One drawback to the water-soluble materials is their bitter taste. Although these iodinated contrast media sometimes are mixed with carbonated soft drinks to mask the taste, they often are used “as is” or diluted with water. The patient should be forewarned that the taste may be slightly bitter.
The technologist should be aware that water-soluble contrast agents travel through the GI tract faster than barium sulfate. The shorter transit time of water-soluble contrast agents should be kept in mind if delayed images of the stomach or duodenum are ordered.
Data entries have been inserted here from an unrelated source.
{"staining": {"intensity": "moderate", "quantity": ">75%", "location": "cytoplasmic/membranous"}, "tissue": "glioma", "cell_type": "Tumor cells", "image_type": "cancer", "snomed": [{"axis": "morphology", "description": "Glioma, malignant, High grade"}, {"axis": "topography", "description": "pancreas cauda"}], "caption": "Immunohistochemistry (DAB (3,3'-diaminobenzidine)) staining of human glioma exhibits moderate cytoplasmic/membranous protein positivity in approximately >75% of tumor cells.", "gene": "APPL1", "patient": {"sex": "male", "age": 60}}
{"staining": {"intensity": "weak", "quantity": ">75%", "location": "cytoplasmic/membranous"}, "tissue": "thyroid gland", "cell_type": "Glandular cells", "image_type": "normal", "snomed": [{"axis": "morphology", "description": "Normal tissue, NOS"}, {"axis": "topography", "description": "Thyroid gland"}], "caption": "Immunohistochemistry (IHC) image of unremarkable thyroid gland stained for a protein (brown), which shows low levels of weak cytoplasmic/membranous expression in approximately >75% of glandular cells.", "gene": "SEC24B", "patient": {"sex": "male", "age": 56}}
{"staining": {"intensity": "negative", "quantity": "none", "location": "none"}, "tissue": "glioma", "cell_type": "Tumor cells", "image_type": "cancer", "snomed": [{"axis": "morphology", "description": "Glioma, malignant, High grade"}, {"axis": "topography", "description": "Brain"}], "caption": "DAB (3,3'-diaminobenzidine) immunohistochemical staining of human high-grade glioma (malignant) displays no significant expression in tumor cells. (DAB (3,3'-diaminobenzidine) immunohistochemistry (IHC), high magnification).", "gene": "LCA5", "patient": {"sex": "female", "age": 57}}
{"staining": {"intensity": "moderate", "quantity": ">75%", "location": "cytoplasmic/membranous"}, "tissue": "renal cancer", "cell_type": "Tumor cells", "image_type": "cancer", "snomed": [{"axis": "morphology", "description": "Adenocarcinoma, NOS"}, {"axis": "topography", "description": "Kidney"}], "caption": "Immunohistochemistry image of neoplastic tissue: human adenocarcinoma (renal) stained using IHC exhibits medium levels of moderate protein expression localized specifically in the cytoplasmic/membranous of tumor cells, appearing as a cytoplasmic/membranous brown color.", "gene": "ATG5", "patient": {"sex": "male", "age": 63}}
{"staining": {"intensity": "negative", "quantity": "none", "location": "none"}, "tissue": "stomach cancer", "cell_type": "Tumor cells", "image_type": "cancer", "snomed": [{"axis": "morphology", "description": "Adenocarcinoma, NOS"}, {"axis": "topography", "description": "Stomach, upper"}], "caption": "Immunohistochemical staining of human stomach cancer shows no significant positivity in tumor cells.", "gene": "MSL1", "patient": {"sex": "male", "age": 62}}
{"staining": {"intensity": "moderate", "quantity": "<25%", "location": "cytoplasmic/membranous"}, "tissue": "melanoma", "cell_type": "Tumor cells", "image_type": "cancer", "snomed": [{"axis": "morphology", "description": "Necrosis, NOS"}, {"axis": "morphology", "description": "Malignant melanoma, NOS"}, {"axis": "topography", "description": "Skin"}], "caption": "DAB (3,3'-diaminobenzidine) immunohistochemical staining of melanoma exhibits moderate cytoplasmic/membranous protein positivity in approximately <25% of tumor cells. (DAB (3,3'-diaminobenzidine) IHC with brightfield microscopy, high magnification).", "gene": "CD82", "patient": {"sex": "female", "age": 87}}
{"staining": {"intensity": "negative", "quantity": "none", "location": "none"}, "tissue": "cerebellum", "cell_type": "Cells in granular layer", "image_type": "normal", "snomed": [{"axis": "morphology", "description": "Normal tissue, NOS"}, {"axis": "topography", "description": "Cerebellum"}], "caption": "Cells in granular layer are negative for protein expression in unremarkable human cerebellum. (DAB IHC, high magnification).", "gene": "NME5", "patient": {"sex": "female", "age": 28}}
Warning: Water-soluble iodinated contrast media should not be used if the patient is sensitive to iodine, or if the patient is experiencing severe dehydration. The water-soluble contrast agent often will further dehydrate the patient.
The radiolucent contrast medium is either room air or carbon dioxide gas. To introduce room air, small pinprick holes are placed in the patient's straw. As the patient drinks the barium mixture, air is drawn into the body.
One of the best ways to reduce worker dose during fluoroscopy is to apply the following three “Cardinal Principles of Radiation Protection.” If these principles are applied correctly, dose to both the fluoroscopist and the technologist can be reduced greatly.
Shielding: Follow all shielding precautions described above, including correct use of the lead drape shield, the Bucky slot shield, and lead gloves.